Objetivo da tarefa: Reescreva a parte da crítica sobre Ay Mamá que vai de "Já falamos sobre" até "antes do festival.", inclusive, trocando "clichês" por "chavões".
╭─ Trecho citado
Já falamos sobre isso, mas vale ressaltar: qualquer música que trate de feminismo deve ser acolhida. Ay Mamá tem boa intenção, mas peca muito na execução. Rigoberta poderia falar sobre o tabu das tetas femininas ou menstruação com sensibilidade e inteligência, mas apelou para clichês e criou uma tema ruim. Ruim na lírica, na melodia, e piegas na estética. Mas para a Espanha, a artista catalã de 31 anos é seu pepino. Ninguém vai gostar, mas ela gosta. Vai virar piada na Itália e entre os fãs de Eurovision, e já flerta com o fim da tabela quatro meses antes do festival.

A segunda semifinal de Benidorm acontece nesta quinta-feira (27) com a favorita competindo com Rayden (e a excelente Calle de la Llorería), Javiera Mena, Marta Sango, Xeinn, Sara Deop, e Gonzalo Hermida brigando por uma vaga na final com seu videoclipe, já que testou positivo para Covid-19. Luna Ki desistiu da competição ao ser proibida de usar autotune em sua apresentação de Voy A Morir. Mera formalidade para consagrar Rigoberta.
╰─
╭─ Dados fornecidos
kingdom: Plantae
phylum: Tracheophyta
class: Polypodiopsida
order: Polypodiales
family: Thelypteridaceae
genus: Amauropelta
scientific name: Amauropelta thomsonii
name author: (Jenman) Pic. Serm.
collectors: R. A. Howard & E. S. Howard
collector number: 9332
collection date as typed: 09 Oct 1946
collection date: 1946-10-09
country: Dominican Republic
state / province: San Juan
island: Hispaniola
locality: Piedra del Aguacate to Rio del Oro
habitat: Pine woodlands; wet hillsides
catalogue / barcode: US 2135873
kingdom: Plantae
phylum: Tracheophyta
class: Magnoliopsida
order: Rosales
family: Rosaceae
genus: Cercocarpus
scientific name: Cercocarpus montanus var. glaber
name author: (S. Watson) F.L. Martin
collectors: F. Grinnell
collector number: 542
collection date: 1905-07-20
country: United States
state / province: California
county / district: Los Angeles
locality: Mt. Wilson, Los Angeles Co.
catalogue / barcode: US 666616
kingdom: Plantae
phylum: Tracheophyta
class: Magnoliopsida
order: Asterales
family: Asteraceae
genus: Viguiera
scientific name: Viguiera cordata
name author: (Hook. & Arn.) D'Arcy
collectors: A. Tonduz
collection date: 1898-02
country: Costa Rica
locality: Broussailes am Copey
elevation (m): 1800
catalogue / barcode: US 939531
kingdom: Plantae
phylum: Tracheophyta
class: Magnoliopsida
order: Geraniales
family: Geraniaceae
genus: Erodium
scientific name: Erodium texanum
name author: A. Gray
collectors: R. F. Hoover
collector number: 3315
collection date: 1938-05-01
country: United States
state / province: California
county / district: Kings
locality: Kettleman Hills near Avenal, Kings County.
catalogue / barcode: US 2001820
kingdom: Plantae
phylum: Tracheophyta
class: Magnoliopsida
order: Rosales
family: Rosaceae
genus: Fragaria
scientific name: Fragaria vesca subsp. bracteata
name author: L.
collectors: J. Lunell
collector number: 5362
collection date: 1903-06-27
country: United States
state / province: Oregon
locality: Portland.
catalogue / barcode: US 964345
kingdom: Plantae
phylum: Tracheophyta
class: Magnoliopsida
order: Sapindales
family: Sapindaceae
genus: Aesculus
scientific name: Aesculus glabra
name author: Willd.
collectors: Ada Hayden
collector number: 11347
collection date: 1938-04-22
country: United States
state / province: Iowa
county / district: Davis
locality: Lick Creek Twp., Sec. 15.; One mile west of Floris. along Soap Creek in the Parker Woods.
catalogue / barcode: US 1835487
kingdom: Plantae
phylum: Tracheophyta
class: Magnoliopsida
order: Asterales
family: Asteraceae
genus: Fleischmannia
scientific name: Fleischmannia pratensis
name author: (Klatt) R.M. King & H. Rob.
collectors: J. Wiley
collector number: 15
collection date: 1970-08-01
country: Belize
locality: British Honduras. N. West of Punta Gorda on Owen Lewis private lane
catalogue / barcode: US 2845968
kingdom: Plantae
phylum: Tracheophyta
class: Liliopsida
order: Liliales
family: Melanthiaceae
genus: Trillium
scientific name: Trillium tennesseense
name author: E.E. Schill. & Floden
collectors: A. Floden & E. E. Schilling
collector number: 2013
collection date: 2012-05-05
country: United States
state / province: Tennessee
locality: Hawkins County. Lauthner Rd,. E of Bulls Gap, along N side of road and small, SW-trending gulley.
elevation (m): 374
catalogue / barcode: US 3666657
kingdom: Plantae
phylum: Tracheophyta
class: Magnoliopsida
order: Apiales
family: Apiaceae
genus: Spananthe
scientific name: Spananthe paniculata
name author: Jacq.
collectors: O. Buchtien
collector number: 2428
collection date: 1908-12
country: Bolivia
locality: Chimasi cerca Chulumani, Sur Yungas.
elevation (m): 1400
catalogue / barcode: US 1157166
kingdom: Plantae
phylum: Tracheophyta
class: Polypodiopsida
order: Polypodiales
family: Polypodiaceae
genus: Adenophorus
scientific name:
╰─
Resposta do exercício:
Já falamos sobre isso, mas vale ressaltar: qualquer música que trate de feminismo deve ser acolhida. Ay Mamá tem boa intenção, mas peca muito na execução. Rigoberta poderia falar sobre o tabu das tetas femininas ou menstruação com sensibilidade e inteligência, mas apelou para chavões e criou uma tema ruim. Ruim na lírica, na melodia, e piegas na estética. Mas para a Espanha, a artista catalã de 31 anos é seu pepino. Ninguém vai gostar, mas ela gosta. Vai virar piada na Itália e entre os fãs de Eurovision, e já flerta com o fim da tabela quatro meses antes do festival.